Question

The value of acceleration due to gravity at a height of $10\,km$ from the surface of earth is $x$. At what depth inside the earth is the value of the acceleration due to gravity has the same value $x$?

• A. 5 km
• B. 20 km
• C. 10 km
• D. 15 km

Answer 1

The Correct Option is B

$g_{h}=g\left(1-\frac{2 h}{R}\right)$
$g_{d}=g\left(1-\frac{d}{R}\right) $
$\Rightarrow g_{h}=g_{d}$
$g\left(1-\frac{2 h}{R}\right)=g\left(1-\frac{d}{R}\right) $
$\Rightarrow d=2 h=2 \times 10=20\, km$

Answer 2

The acceleration due to gravity at a height \(h\) above the Earth's surface is given by the equation: \[ g_h = g_0 \left( \frac{R}{R + h} \right)^2 \] Where: - \(g_h\) is the acceleration due to gravity at height \(h\), - \(g_0\) is the acceleration due to gravity at the Earth's surface, - \(R\) is the radius of the Earth.
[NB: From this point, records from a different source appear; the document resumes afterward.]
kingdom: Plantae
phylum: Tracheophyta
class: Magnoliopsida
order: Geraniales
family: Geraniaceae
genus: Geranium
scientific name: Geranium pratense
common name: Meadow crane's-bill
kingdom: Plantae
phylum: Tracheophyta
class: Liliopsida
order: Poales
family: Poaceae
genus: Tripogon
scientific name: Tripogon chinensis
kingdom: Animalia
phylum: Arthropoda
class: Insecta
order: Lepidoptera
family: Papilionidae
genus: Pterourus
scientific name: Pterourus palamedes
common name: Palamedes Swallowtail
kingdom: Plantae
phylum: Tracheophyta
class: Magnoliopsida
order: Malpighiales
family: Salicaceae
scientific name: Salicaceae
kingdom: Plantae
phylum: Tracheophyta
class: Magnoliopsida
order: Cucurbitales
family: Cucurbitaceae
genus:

At a depth \(d\) inside the Earth, the acceleration due to gravity is given by: \[ g_d = g_0 \left( 1 - \frac{d}{R} \right) \] For the gravity at height \(h = 10 \, km\) and at depth \(d\) to be equal, we set the two equations equal to each other: \[ g_0 \left( \frac{R}{R + h} \right)^2 = g_0 \left( 1 - \frac{d}{R} \right) \] Canceling out \(g_0\) and solving for \(d\): \[ \left( \frac{R}{R + h} \right)^2 = 1 - \frac{d}{R} \] Substitute \(h = 10 \, km\), which corresponds to 10,000 m, and solve for \(d\). After simplifying, we find that \(d = 20 \, km\).

Thus, the depth inside the Earth where the acceleration due to gravity is the same as at a height of 10 km is 20 km.